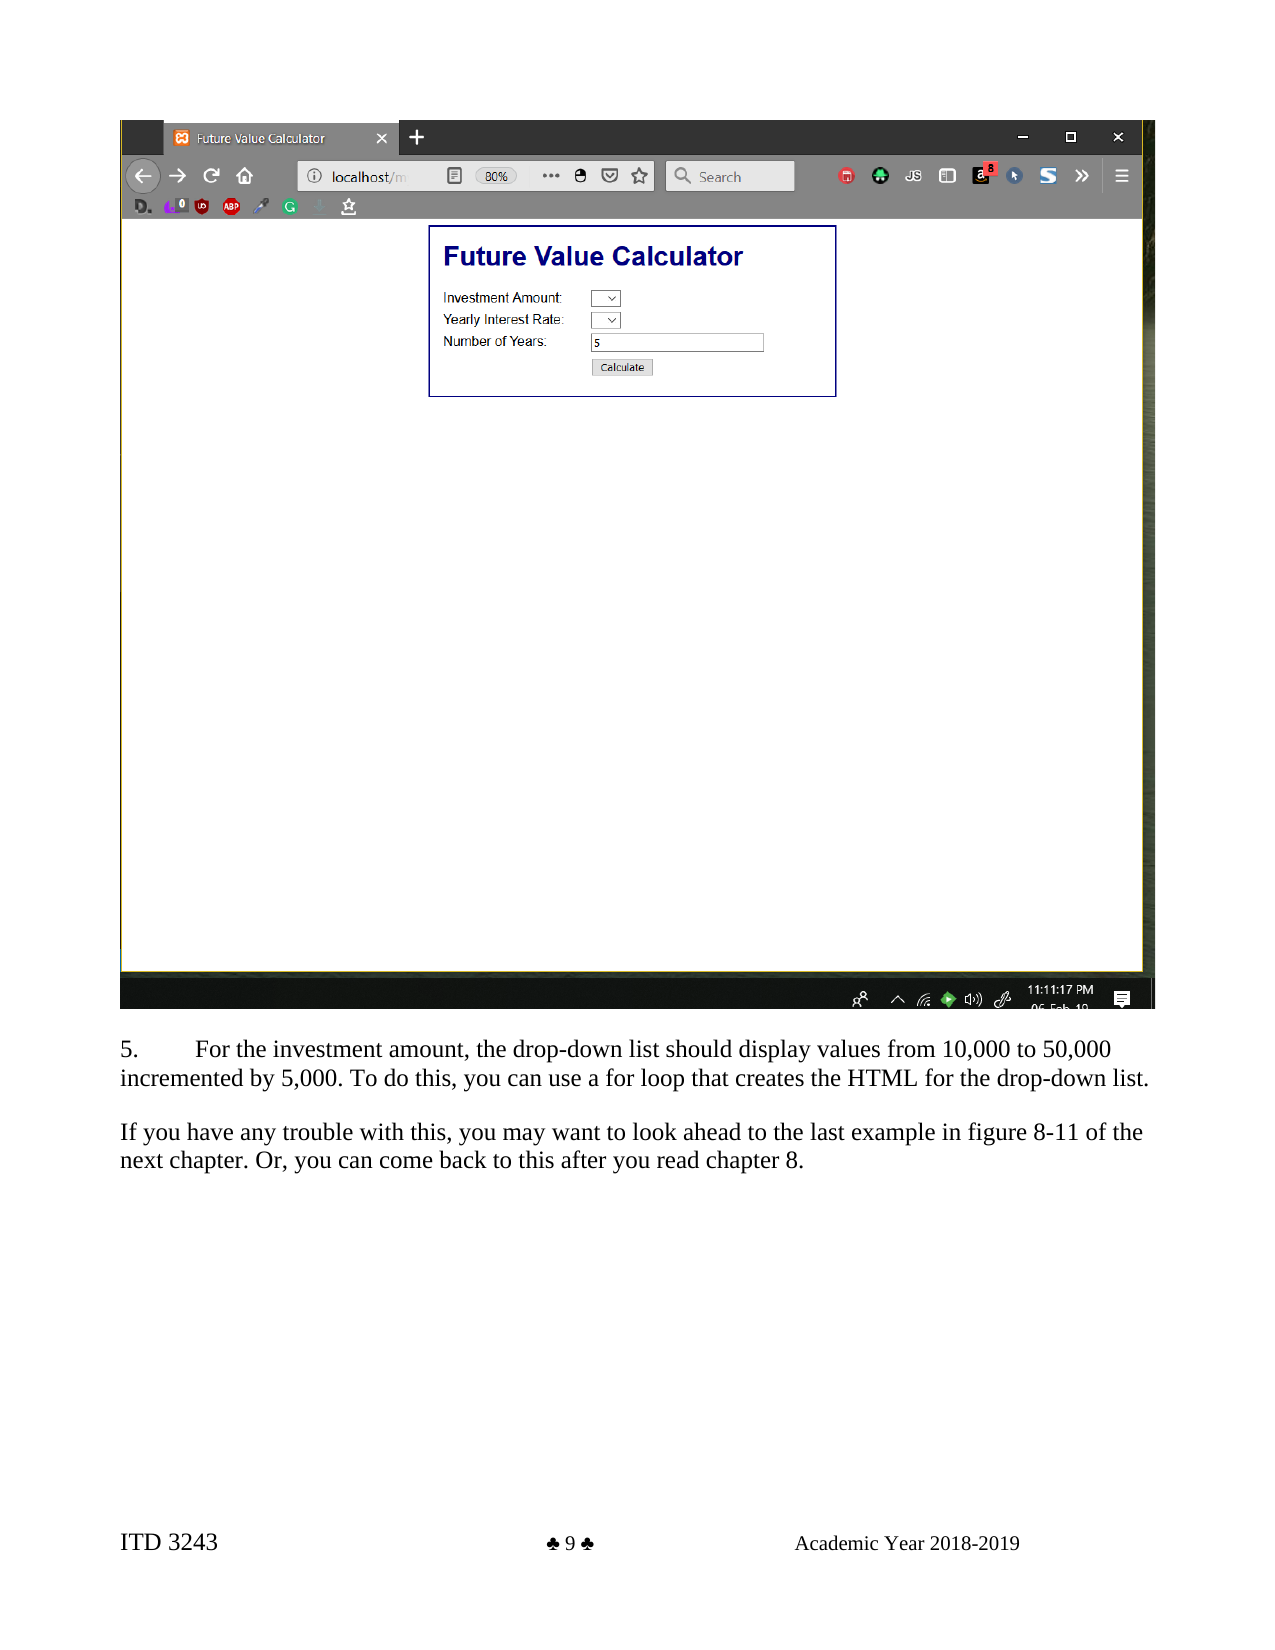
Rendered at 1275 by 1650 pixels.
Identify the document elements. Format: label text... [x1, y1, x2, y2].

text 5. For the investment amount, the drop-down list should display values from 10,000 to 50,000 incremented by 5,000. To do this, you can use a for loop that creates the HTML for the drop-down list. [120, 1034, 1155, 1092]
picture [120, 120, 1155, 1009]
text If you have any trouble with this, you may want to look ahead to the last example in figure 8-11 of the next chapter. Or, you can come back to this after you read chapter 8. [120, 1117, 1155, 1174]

|---|

So that the copy stays exact, reproduce each record word for word and leave its images out.

Rendered at 1275 by 1650 pixels.
Identify the document elements. Format: label text... [x1, y1, x2, y2].

text 5. For the investment amount, the drop-down list should display values from 10,000 to 50,000 incremented by 5,000. To do this, you can use a for loop that creates the HTML for the drop-down list. [120, 1034, 1155, 1092]
picture [120, 120, 1155, 1009]
text If you have any trouble with this, you may want to look ahead to the last example in figure 8-11 of the next chapter. Or, you can come back to this after you read chapter 8. [120, 1117, 1155, 1174]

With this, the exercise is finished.